Complete the following:
1. Transcribe the part of the triangle choke thread between "it's just called" and "period of expertise.", inclusive.
2. List every distinct username that posts in the triangle choke thread.

Passage shown:
* * *
Sankaku Jime (triangle choke)

Discussion in 'Western Martial Arts' started by mattt, Mar 7, 2013.

  1. mattt

    mattt Valued Member

    Looking into the origin of this choke, I came across a rumour that it was seen in medieval times in European arts- has anyone came across any reference to this?
  2. Grass hopper

    Grass hopper Valued Member

    I know of some very advanced German textbooks on medieval hand to hand, but I can't remember the name. It wouldn't suprise me at all if it was there.
  3. mattt

    mattt Valued Member

    I'd appreciate the name if it comes to you.
  4. Ben Gash CLF

    Ben Gash CLF Valued Member

    Leg figure 4 has always existed in CACC, so someone must have figured out how to choke with it at some point. Is Melanson's triangle book out yet? That probably has something to say about it.
  5. Smitfire

    Smitfire Cactus Schlong

    I think in medieval times it was known as "A choke with thine legs so that ones cods doth lie near thou face".
  6. gapjumper

    gapjumper Intentionally left blank

    New keyboard please!
  7. hext

    hext Valued Member

    I'm wondering if you are referring to the "Codex Wallerstein" I've had my eye on this for a while wondering whether its worth it, part b of the book covers grappling...
  8. Mangosteen

    Mangosteen Hold strong not

    in pehlwani/kushti it's used as an inverted triangle from when the opponent has turtled. considering the CACC-pehlwani cross over i thought there might be an associated name

    it's just called a "strangle-hold" in the english as opposed to rear naked which is called a "neck lock"
  9. Langenschwert

    Langenschwert Molon Labe

    I've never seen a triangle in a medieval/renaissance manual. The ground work there tends to be positional in order to GnP or deploy a dagger. I've seen full and half guard, full mount, lots of back mount, and crucifix. Presuamably the idea was to achieve a dominant position and to be able to get up quickly if your opponent has friends. It wouldn't surprise me to see it in old depictions of Pankation (as that was a an unarmed duel without chance of interruption), though that's outside my period of expertise.
* * *
Supplied data:
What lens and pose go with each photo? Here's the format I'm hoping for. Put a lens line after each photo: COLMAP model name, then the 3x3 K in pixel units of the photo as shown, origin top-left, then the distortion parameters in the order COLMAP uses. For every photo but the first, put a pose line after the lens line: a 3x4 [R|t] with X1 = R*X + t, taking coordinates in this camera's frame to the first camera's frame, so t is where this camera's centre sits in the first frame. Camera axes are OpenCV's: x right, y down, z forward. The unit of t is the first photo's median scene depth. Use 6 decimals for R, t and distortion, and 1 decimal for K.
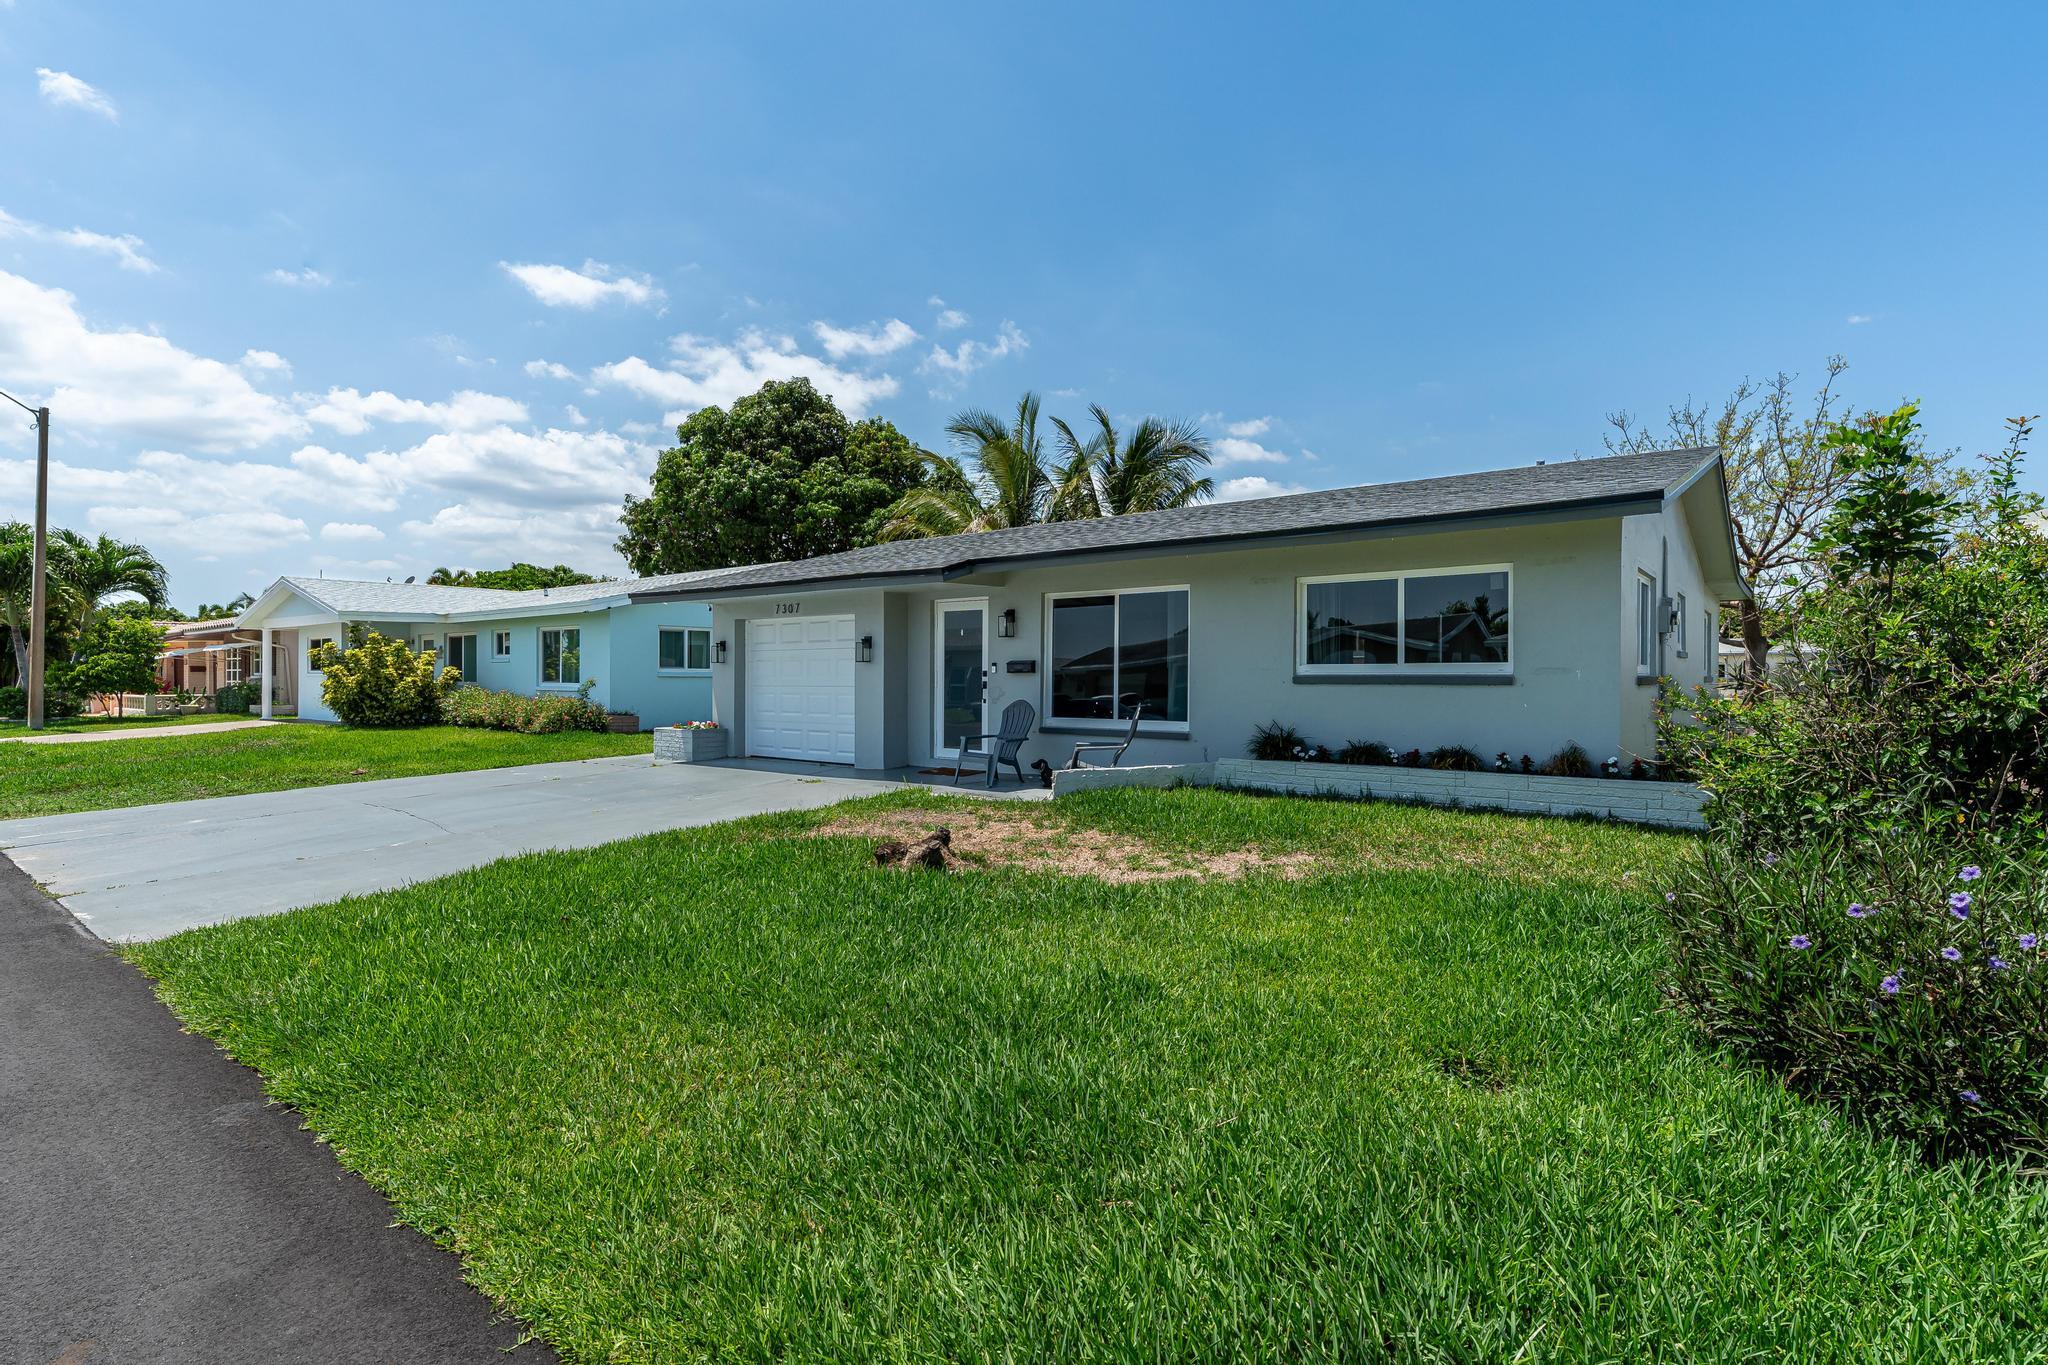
lens RADIAL K [[1006.0, 0, 1024.0], [0, 1006.0, 682.5], [0, 0, 1]] dist [0.002587, 0.000470]
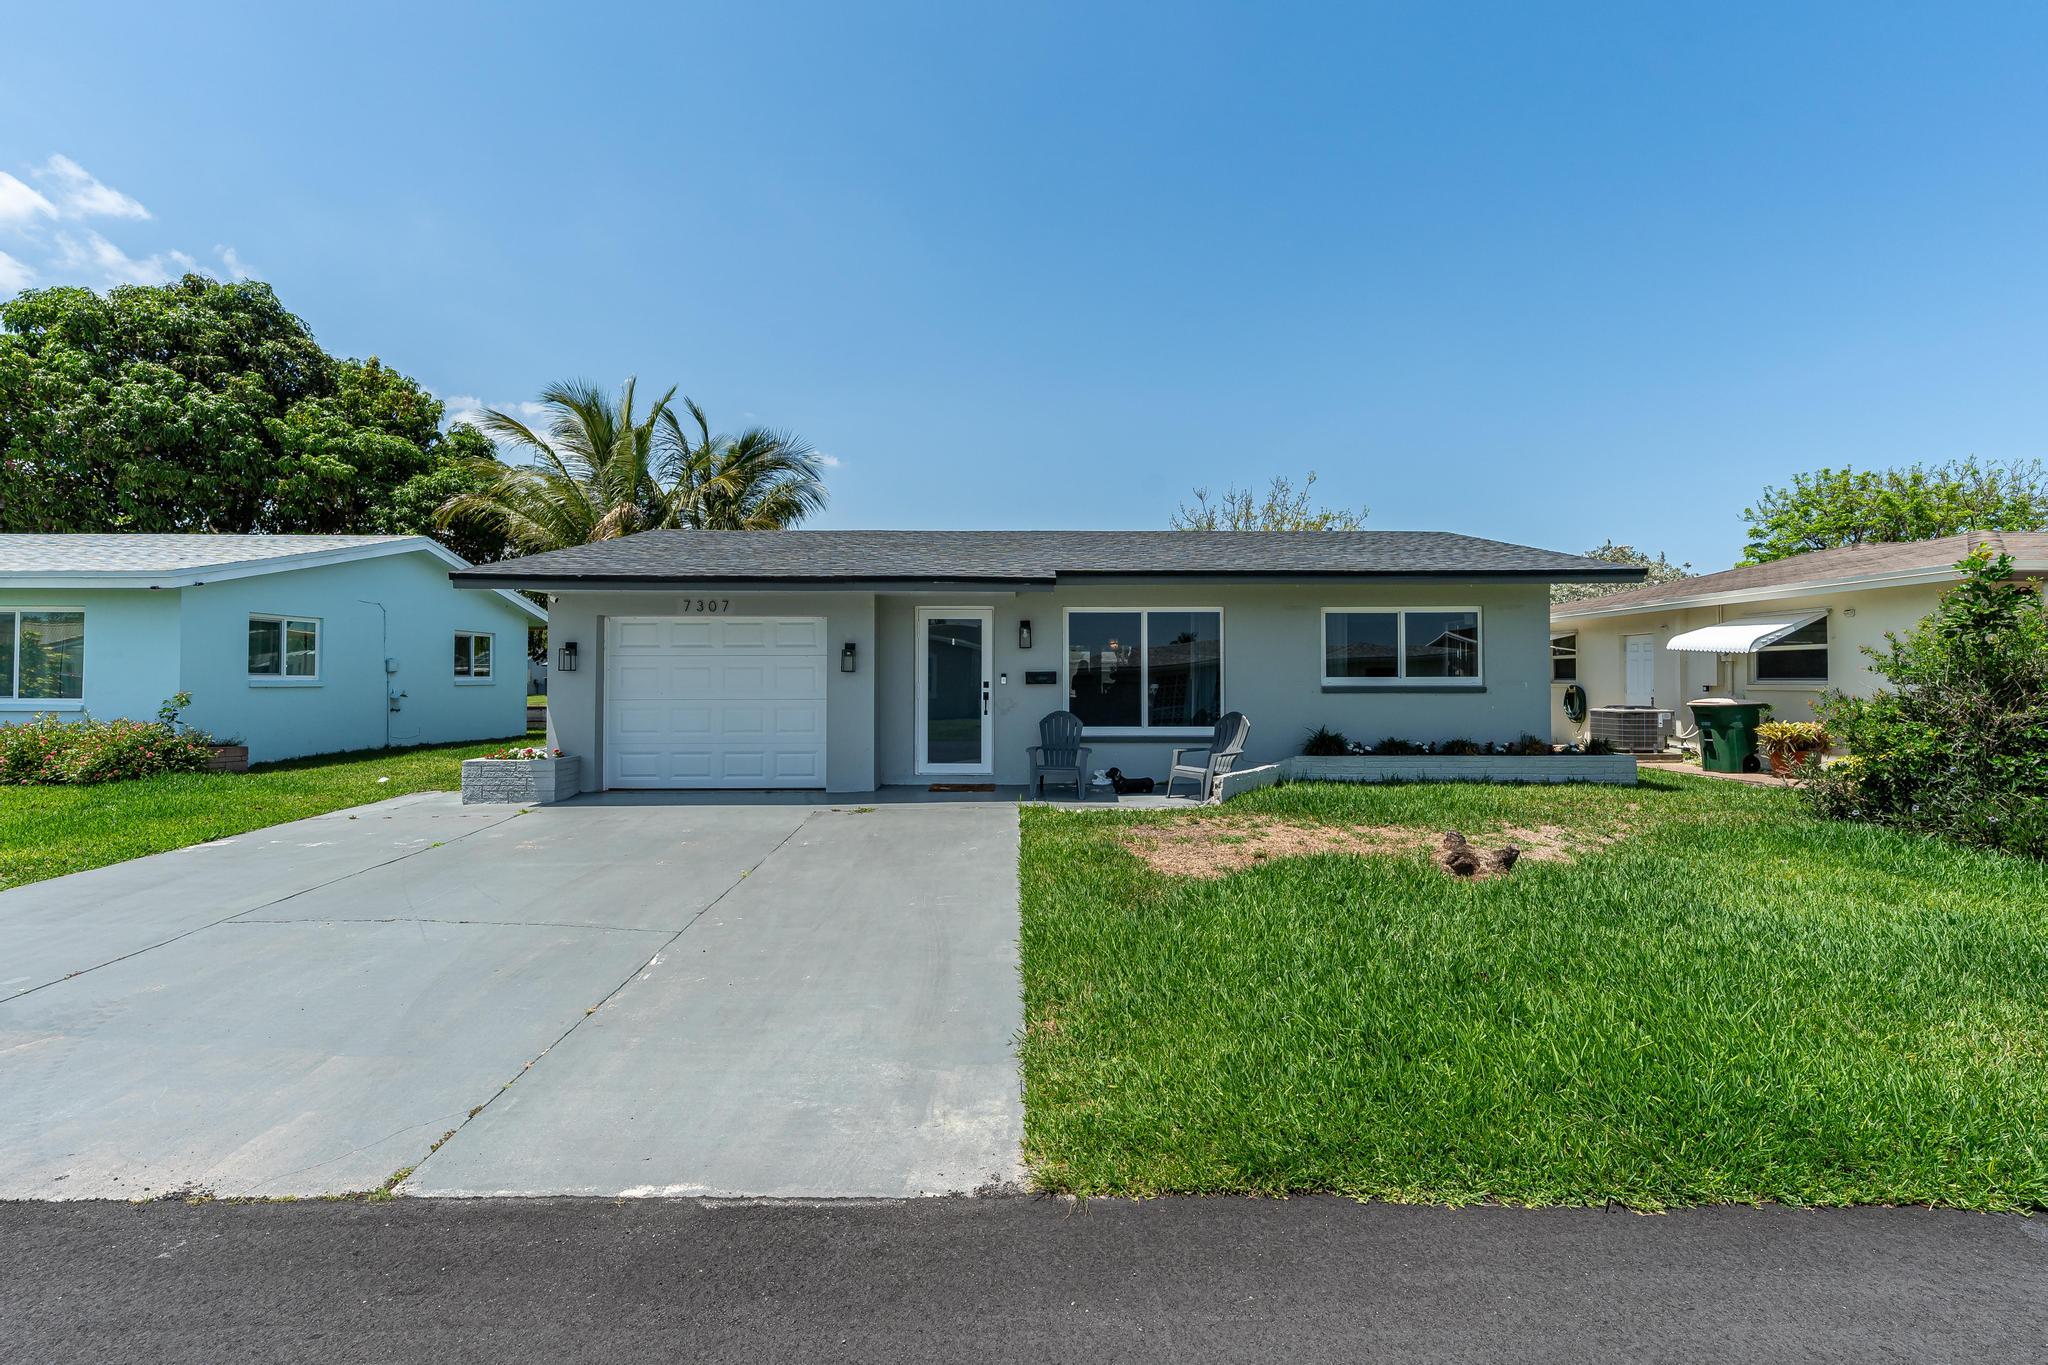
lens RADIAL K [[919.0, 0, 1025.2], [0, 919.0, 682.3], [0, 0, 1]] dist [-0.000342, 0.000639]
pose [[0.768760, -0.004943, 0.639518, -0.559822], [0.004746, 0.999987, 0.002024, -0.012178], [-0.639520, 0.001480, 0.768773, 0.280217]]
* * *
Responses for each task:
1.
it's just called a "strangle-hold" in the english as opposed to rear naked which is called a "neck lock"
  9. Langenschwert

    Langenschwert Molon Labe

    I've never seen a triangle in a medieval/renaissance manual. The ground work there tends to be positional in order to GnP or deploy a dagger. I've seen full and half guard, full mount, lots of back mount, and crucifix. Presuamably the idea was to achieve a dominant position and to be able to get up quickly if your opponent has friends. It wouldn't surprise me to see it in old depictions of Pankation (as that was a an unarmed duel without chance of interruption), though that's outside my period of expertise.

2.
mattt
Grass hopper
Ben Gash CLF
Smitfire
gapjumper
hext
Mangosteen
Langenschwert